Czech Republic: More than 30 % of those surveyed believe Romani children should not attend mainstream education
More than three-fifths of the respondents to a survey conducted by the Center for Public Opinion Research (CVVM) in the Czech Republic agree that Romani children should be educated in mainstream classes, but approximately 30 % of respondents are opposed to the idea. The public continues to agree with the existence of various types of primary schools and multi-year college preparatory high schools.
More than four-fifths of respondents reject the idea of educating children with "mild mental disabilities" in mainstream classes. On the other hand, more than two-thirds of respondents said they agree with the integration of children with physical disabilities.
Approximately 1 000 people aged 15 and older were surveyed in September. More than 60 % of the respondents agreed that Romani children should be educated in mainstream classes - 24 % said they "definitely" should be and 38 % said they "probably" should be.
More than 30 % of respondents, however, do not want Romani children to be educated in mainstream classes - 21 % are "probably" against in and 13 % are "definitely" against it, with 4 % saying they did not know how to answer the question. Approximately 80 % of respondents agreed with the existence of primary schools that have expanded instruction, the existence of special schools for disabled pupils, and the existence of so-called "practical primary schools", where children with "mild mental disabilities" in particular are educated.
The least support for a particular kind of school was expressed for the multi-year college preparatory high schools, but 70 % of respondents still expressed agreement with them. Compared to 2014, opinions about the differentiation of primary schools have practically not changed at all.
While the degree of education that the respondents themselves had achieved did not play a role when it came to their opinions about the "practical" and "special" schools, college-educated respondents expressed the most support for the multi-year college preparatory high schools and for the primary schools with expanded instruction.

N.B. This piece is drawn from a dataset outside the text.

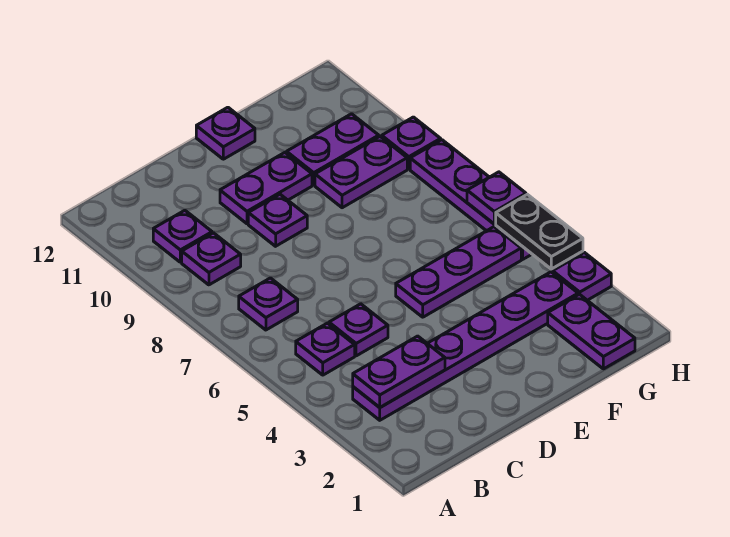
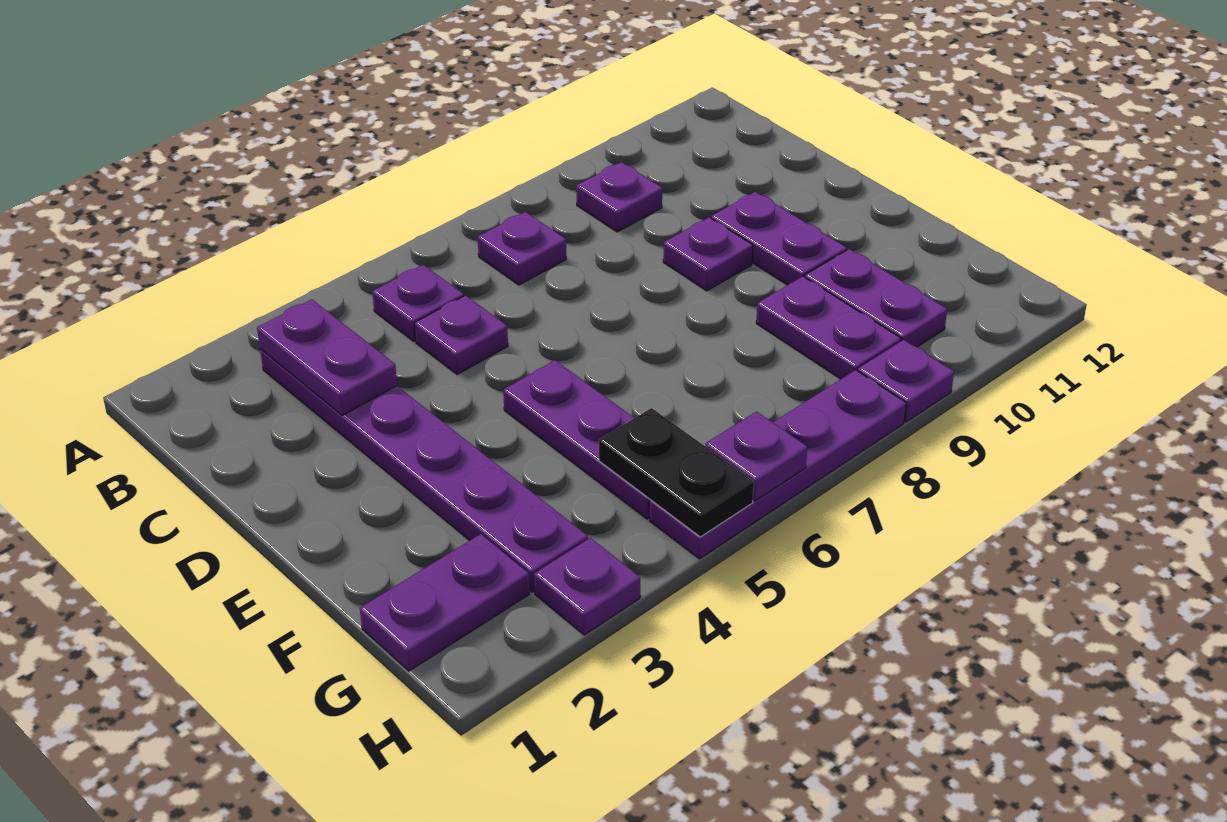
purple 1x1 plate [153,210,212,262] -> none
purple 1x1 plate [196,107,255,159] -> none
black 1x2 plate [496,194,583,269] -> black 1x2 plate turned to [599,408,754,537]

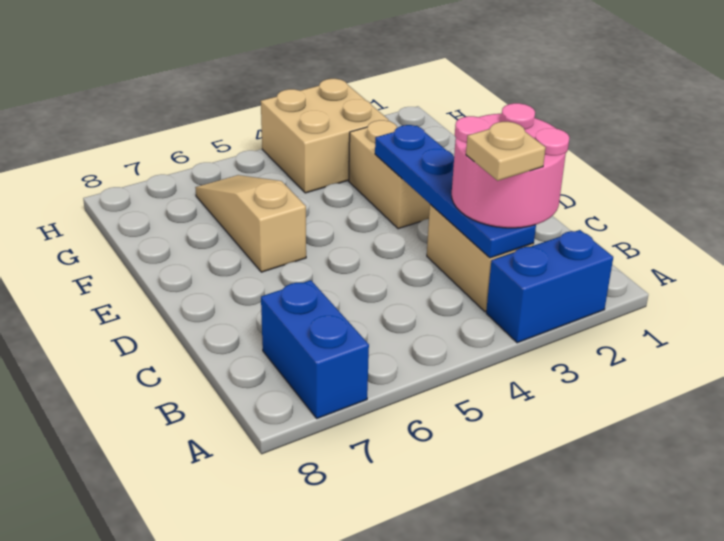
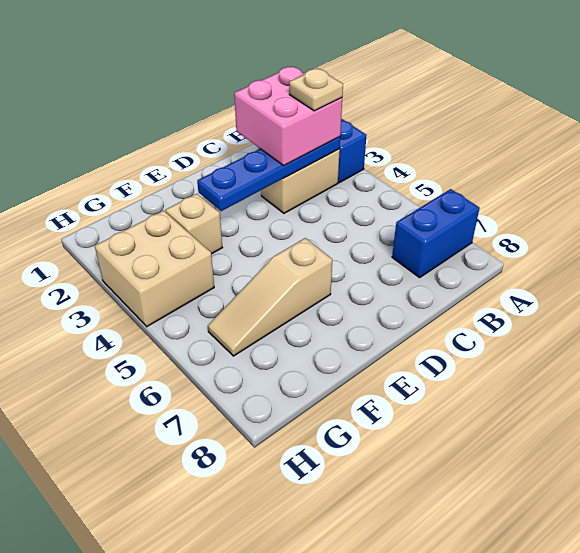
pink 2x2 round brick [452,103,569,228] -> pink 2x2 brick [234,66,342,165]
tan 1x2 brick [349,120,430,229] -> tan 1x1 brick [165,194,222,254]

A negative attitude persists on the issue of educating children with "mild mental disabilities" in mainstream classes.
Only 15 % of respondents agree with that idea, compared to 13 % of respondents in 2014. Respondents also mostly disagreed that children with hearing and visual impairment should be integrated into mainstream education.
Respondents expressed agreement with educating children with physical handicaps, exceptionally gifted pupils, and foreign nationals in mainstream classes. In comparison with the poll conducted two years ago, support for educating foreign nationals in mainstream schools has fallen.
This year 70 % of respondents agreed with that idea compared to 78 % in 2014. The authors of the survey see a possible explanation as being the changes in the societal atmosphere caused by the migration crisis.
Unequivocal support for the integration of children living with physical disabilities has undergone a similar change. Two years ago, 33 % of respondents expressed definite agreement with that idea, compared to 24 % of respondents this year.
The overall proportion of positive responses to the idea of mainstreaming physically disabled children fell from 73 to 69 %. Unequivocal disagreement with the mainstreaming of children with "mild mental disabilities" has also risen.
The authors of the survey explain these changes as due to the boisterous debates around the innovations that began to apply as of September with respect to the approach being taken toward educating most children together. CVVM says further developments will depend on what kind of experiences those innovations generate.